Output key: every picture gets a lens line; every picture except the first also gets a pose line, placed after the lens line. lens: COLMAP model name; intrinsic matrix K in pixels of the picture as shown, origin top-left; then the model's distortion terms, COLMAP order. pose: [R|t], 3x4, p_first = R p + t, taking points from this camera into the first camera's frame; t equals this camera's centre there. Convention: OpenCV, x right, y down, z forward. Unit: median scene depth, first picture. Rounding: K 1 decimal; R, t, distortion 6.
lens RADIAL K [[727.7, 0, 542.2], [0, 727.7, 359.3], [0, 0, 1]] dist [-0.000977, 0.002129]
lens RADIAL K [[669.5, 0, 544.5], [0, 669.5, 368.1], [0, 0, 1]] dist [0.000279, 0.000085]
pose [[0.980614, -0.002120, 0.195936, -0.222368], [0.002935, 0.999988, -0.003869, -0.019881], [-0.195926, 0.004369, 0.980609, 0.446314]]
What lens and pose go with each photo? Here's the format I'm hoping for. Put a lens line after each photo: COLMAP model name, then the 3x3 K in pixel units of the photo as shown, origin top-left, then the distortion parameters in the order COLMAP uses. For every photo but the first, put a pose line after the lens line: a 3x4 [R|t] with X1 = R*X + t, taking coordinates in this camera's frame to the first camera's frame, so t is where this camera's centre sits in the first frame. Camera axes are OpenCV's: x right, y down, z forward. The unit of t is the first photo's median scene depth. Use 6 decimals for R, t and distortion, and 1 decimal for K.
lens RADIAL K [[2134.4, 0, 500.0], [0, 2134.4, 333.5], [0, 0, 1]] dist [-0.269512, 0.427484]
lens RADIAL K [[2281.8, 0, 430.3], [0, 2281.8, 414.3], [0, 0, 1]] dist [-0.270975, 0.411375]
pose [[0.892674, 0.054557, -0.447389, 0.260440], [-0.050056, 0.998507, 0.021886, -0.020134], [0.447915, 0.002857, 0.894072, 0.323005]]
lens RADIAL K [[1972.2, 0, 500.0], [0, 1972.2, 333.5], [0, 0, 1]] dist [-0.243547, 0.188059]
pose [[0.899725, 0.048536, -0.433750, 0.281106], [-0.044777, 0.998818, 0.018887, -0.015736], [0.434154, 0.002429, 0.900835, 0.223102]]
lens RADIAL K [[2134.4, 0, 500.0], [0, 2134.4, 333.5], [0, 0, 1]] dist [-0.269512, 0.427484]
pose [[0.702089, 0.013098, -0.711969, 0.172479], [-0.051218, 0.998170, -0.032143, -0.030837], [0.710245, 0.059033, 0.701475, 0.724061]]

########################################

* _The task_: Give back the complete material verbatim.

* _Expected output_:
Output key: every picture gets a lens line; every picture except the first also gets a pose line, placed after the lens line. lens: COLMAP model name; intrinsic matrix K in pixels of the picture as shown, origin top-left; then the model's distortion terms, COLMAP order. pose: [R|t], 3x4, p_first = R p + t, taking points from this camera into the first camera's frame; t equals this camera's centre there. Convention: OpenCV, x right, y down, z forward. Unit: median scene depth, first picture. Rounding: K 1 decimal; R, t, distortion 6.
lens RADIAL K [[727.7, 0, 542.2], [0, 727.7, 359.3], [0, 0, 1]] dist [-0.000977, 0.002129]
lens RADIAL K [[669.5, 0, 544.5], [0, 669.5, 368.1], [0, 0, 1]] dist [0.000279, 0.000085]
pose [[0.980614, -0.002120, 0.195936, -0.222368], [0.002935, 0.999988, -0.003869, -0.019881], [-0.195926, 0.004369, 0.980609, 0.446314]]
What lens and pose go with each photo? Here's the format I'm hoping for. Put a lens line after each photo: COLMAP model name, then the 3x3 K in pixel units of the photo as shown, origin top-left, then the distortion parameters in the order COLMAP uses. For every photo but the first, put a pose line after the lens line: a 3x4 [R|t] with X1 = R*X + t, taking coordinates in this camera's frame to the first camera's frame, so t is where this camera's centre sits in the first frame. Camera axes are OpenCV's: x right, y down, z forward. The unit of t is the first photo's median scene depth. Use 6 decimals for R, t and distortion, and 1 decimal for K.
lens RADIAL K [[2134.4, 0, 500.0], [0, 2134.4, 333.5], [0, 0, 1]] dist [-0.269512, 0.427484]
lens RADIAL K [[2281.8, 0, 430.3], [0, 2281.8, 414.3], [0, 0, 1]] dist [-0.270975, 0.411375]
pose [[0.892674, 0.054557, -0.447389, 0.260440], [-0.050056, 0.998507, 0.021886, -0.020134], [0.447915, 0.002857, 0.894072, 0.323005]]
lens RADIAL K [[1972.2, 0, 500.0], [0, 1972.2, 333.5], [0, 0, 1]] dist [-0.243547, 0.188059]
pose [[0.899725, 0.048536, -0.433750, 0.281106], [-0.044777, 0.998818, 0.018887, -0.015736], [0.434154, 0.002429, 0.900835, 0.223102]]
lens RADIAL K [[2134.4, 0, 500.0], [0, 2134.4, 333.5], [0, 0, 1]] dist [-0.269512, 0.427484]
pose [[0.702089, 0.013098, -0.711969, 0.172479], [-0.051218, 0.998170, -0.032143, -0.030837], [0.710245, 0.059033, 0.701475, 0.724061]]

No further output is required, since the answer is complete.